Bu gelişmeler tabi ki ekonomiyi zorlamaktaydı. Öyle oldu ki bazı firmalar fiyat listelerini bile geri çekip beklemeye geçtiler.
Bir yandan yüksek dalgalanmalar yaşayarak hem maliyet hem de fiyat çıkarmayı imkansız hale getiren kurlar, bir yandan yüksek faizler ciddi problem olmaya başlamıştı.
Uzunca bir süredir bu konuyla ilgili ısrarlı uyarılarımızı hatırlarsınız. O zamanlar sorunu çözmek çok kolaydı. Şimdi gelen endekslere baktığımızda ne reel sektörün ne de tüketicinin ekonomiye güveninin son derece olumsuz olduğunu görüyoruz. Örneğin TÜİK verilerine göre Eylül 2018’de tüketici güveni 59.3 (son 2 yılın en düşüğü), perakende sektörü güven endeksi 88.5, hizmet sektörü güven endeksi 79.4 ve inşaat sektörü güven endeksi 57.3 olarak gerçekleşti. İnşaat sektörü güven endeksiyle tüketici güven endeksi hemen hemen aynı. 100 oranının altı geleceğe yönelik karamsarlığı göstermektedir. 50 civarı rakamlar ise durumun ne kadar kötü olduğunu gösteriyor.

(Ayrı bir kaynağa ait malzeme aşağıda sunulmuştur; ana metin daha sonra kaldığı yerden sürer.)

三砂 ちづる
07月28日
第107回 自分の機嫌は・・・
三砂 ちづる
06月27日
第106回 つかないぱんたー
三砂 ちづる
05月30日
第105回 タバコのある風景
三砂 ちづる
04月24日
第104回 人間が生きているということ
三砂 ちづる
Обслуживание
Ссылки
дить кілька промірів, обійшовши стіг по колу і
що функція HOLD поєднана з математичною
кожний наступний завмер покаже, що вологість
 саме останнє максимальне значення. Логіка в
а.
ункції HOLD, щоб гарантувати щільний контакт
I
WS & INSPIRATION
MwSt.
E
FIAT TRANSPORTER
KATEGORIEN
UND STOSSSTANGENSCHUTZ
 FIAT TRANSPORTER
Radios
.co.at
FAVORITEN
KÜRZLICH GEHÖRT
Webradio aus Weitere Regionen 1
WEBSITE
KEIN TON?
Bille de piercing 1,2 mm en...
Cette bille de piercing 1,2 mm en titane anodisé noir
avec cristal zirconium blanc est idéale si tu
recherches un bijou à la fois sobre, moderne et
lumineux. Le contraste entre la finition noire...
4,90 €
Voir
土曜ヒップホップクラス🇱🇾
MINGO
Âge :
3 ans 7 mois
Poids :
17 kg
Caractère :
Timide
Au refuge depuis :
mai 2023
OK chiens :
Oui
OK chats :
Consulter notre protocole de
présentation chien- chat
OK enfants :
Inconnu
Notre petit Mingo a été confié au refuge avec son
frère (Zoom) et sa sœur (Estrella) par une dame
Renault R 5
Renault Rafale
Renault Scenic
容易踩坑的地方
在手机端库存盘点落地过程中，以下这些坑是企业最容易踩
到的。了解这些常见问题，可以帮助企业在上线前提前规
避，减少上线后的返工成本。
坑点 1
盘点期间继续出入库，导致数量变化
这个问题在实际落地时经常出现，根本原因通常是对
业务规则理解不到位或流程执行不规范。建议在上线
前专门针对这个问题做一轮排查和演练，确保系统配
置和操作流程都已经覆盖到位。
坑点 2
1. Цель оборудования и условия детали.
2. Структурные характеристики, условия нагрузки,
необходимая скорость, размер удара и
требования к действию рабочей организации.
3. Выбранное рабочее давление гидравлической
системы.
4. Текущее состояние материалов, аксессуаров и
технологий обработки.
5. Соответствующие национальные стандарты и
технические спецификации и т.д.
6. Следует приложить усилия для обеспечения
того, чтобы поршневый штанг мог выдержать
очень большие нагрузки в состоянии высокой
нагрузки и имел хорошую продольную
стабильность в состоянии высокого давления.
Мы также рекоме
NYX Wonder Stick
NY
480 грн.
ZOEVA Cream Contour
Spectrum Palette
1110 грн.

Bütün bunlar bir yana, bankalarda da davranış farklılıkları görüyoruz. Örneğin; limit artırımı konusunda son derece negatifler. Yani şirketlerin ihtiyacı olan ek krediyi teminat olsa bile karşılamaktan kaçınıyorlar. Bunun yanında daha da kötüsü, şirketlerin geri ödeyerek boşalttıkları kredi limitini boş tutarak yeniden kullanmaya izin vermeyebiliyor. Yüksek faiz yanında ekstra işlem komisyonları talep etmeleri de işin cabası.
Bu durumda şirketler aynı anda kaynak bulamama, yüksek faiz ve yüksek kurdan dolayı hızla yükselen maliyet problemiyle yüz yüze kaldılar.
Yükselen faizler farklı nedenlerle yükselen kurlara kısa vadede çözüm olamadı. Şimdi ise kurların düşmesi ithalatçıların zarar etmesi anlamına gelecek.
PROFESYONELCE YÖNETİLMELİ
Finansman yönetiminde geleceği iyi planlayamamış, nakit akımına hakim olamayan firmaları zor günler bekliyor olabilir. Profesyonel olma zamanı ve amatörce hareketlerin telafisi mümkün olmayabilir. Çünkü hem müşteri riski (default risk) hem fiyat riski (yüksek maliyetle elde kalma), hem düşük ciro riski (ödeme tahsilat dengesinin bozulması) gibi birçok risklerin profesyonelce yönetilmesi şart.